At a deeper level, optimism may serve to further youngsters’ learning. [The] function of optimism may be to propel us out of inactivity in pursuit of reward, like the mouse deciding whether to leave its cosy nest. You would expect that motivation to be especially necessary for children, for whom perseverance is critically important. If we were easily deterred, we would probably never learn to write our names, tie our shoelaces or ride a bike. So children might be expected to pay much more attention to positive experiences while learning than negative ones — and they do.

A University College London team asked just over a hundred London schoolchildren, in three age groups ranging from eight- to seventeen-years-old, to play a game about a rocket flying from planet to planet. If they mashed the control button rapidly enough in a five-second period, they would get to the next planet, where they would be rewarded with a stash of virtual coins; if not, they would see the reward, but not receive it. Both the number of button presses needed and the number of coins on offer varied randomly, but the kids weren’t told that: they were simply asked before each round to predict how many times they would need to press the button and how many coins they would get if they succeeded.

The defining feature of optimism, in the psychological sense, is that it gives rise to unsupported positive beliefs about the world. Error management theory predicts that, overall, these “mistaken” beliefs work for us.

As it turned out, all the children systematically overestimated the number of coins they could expect. But the youngest group — the eight- and nine-year-olds — predicted significantly more coins than the early adolescents (aged twelve and thirteen), who were in turn notably more optimistic than the late adolescents (seventeen and eighteen). While all groups paid attention to how close their guess had been to the actual answer and updated their next guess accordingly, the younger children paid less attention to negative results than the older kids. They gained false confidence from near misses, but didn’t make corresponding adjustments when they were way off the mark. The net result was that the youngest children ended up expecting considerably more coins than adolescents.

When we’re small, we do indeed learn from our successes and ignore our failures.

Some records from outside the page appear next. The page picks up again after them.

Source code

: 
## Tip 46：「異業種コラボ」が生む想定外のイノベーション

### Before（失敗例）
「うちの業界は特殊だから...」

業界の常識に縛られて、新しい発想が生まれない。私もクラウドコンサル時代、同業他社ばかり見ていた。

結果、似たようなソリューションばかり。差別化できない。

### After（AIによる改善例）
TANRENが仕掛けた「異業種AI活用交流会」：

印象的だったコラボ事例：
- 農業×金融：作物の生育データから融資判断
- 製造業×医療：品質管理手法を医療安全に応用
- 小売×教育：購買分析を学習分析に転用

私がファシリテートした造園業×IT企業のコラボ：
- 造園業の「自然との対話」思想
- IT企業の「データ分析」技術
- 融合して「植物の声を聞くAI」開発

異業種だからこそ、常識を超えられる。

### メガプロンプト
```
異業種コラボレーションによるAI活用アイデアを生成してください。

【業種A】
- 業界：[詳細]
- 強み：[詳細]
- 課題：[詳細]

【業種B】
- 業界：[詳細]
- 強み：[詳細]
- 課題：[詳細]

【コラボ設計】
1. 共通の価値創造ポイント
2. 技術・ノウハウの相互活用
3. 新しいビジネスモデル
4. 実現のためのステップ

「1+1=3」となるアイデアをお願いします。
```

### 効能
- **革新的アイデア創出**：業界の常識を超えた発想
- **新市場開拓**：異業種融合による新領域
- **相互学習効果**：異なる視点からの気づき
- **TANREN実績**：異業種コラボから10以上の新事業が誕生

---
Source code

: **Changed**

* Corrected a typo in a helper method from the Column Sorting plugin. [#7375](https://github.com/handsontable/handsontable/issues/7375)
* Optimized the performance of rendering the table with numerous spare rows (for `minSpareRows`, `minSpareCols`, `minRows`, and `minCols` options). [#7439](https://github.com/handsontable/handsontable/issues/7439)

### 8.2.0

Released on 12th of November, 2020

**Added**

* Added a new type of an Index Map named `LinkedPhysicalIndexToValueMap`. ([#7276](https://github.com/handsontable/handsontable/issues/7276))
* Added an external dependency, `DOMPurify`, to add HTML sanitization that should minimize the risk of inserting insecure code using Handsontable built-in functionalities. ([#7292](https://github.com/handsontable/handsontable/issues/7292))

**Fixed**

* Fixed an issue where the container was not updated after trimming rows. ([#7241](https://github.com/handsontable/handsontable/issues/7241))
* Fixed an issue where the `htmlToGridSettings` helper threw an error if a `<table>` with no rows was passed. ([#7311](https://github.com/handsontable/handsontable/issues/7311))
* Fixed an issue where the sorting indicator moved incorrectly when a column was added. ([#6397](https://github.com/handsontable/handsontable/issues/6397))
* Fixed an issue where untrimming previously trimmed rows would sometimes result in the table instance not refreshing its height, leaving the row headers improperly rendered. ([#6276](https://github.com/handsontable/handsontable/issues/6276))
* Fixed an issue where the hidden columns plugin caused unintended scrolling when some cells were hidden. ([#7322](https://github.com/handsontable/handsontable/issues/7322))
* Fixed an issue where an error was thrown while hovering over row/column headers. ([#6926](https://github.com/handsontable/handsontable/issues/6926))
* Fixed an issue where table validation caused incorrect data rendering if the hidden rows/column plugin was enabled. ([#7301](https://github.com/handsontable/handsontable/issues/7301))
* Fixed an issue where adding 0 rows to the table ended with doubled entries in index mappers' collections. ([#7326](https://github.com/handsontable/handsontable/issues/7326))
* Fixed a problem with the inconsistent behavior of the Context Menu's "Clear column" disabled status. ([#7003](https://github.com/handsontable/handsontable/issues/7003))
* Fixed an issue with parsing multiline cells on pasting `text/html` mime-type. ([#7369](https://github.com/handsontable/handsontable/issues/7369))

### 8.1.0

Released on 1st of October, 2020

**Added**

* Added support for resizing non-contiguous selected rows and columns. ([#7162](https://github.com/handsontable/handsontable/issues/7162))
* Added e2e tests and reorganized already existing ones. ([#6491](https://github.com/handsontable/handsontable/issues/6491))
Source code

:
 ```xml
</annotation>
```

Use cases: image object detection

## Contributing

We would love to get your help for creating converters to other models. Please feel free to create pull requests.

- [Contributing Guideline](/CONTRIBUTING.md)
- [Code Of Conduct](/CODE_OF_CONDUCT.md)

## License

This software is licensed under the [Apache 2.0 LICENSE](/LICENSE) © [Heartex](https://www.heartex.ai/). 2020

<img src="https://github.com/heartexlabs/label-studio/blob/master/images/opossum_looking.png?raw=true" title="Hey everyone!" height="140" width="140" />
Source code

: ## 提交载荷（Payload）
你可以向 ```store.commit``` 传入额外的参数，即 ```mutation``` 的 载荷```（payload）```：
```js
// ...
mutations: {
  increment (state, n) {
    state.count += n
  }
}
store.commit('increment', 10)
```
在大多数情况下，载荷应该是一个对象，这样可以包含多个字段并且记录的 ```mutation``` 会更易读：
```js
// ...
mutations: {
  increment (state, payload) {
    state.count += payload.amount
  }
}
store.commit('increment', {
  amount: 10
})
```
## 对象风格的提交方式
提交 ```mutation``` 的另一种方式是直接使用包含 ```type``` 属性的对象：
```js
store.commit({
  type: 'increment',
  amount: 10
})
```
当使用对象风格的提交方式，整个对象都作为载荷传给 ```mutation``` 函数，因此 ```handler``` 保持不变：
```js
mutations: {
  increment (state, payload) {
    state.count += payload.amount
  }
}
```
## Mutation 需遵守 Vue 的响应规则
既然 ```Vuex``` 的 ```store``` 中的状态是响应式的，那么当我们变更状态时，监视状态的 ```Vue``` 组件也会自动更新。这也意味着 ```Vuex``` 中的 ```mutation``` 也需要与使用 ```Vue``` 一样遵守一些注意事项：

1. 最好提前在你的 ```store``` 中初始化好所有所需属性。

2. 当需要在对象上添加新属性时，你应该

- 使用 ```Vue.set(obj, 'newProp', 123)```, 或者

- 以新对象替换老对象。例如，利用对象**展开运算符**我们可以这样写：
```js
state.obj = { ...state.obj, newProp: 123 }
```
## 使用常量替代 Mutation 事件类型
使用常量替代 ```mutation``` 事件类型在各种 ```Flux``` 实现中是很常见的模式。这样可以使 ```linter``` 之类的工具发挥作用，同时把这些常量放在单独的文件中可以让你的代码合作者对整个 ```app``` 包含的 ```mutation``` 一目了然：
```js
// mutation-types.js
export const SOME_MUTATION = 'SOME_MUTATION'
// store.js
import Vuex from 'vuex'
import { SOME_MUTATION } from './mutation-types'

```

And we carry on doing so. The defining feature of optimism, in the psychological sense, is that it gives rise to unsupported positive beliefs about the world. Error management theory predicts that, overall, these “mistaken” beliefs work for us: We benefit from outcomes we couldn’t reasonably have anticipated. But nonetheless we’ll also encounter some outcomes that go against our expectations. Things will go wrong; our plans will fall apart; we will be disappointed. In fact, this will happen time after time, and sometimes the experience will be deeply painful. One of my own unrealistic expectations was that no one in my immediate family would ever fall seriously ill; I was entirely wrong about that. How did my optimism survive this blunt encounter with reality? How does anyone’s optimism survive a lifetime of such definitive truths?

The neuroscientist Tali Sharot decided to find out. She and her colleagues asked people to estimate their personal chances of suffering undesirable events, such as a dementia diagnosis. Then the researchers told them what the average likelihoods of those events actually were, and asked them to estimate their personal risk again. What they found was that people made a bigger adjustment to their individual estimates if the new information was positive (if, for example, the average likelihood compared favourably to their original estimate) than if it was negative.

In other words, we pay more attention to information when it holds positive implications for our futures and less when it has negative implications. Keep that up over a lifetime, and it turns into a persistent and wide-ranging optimism bias.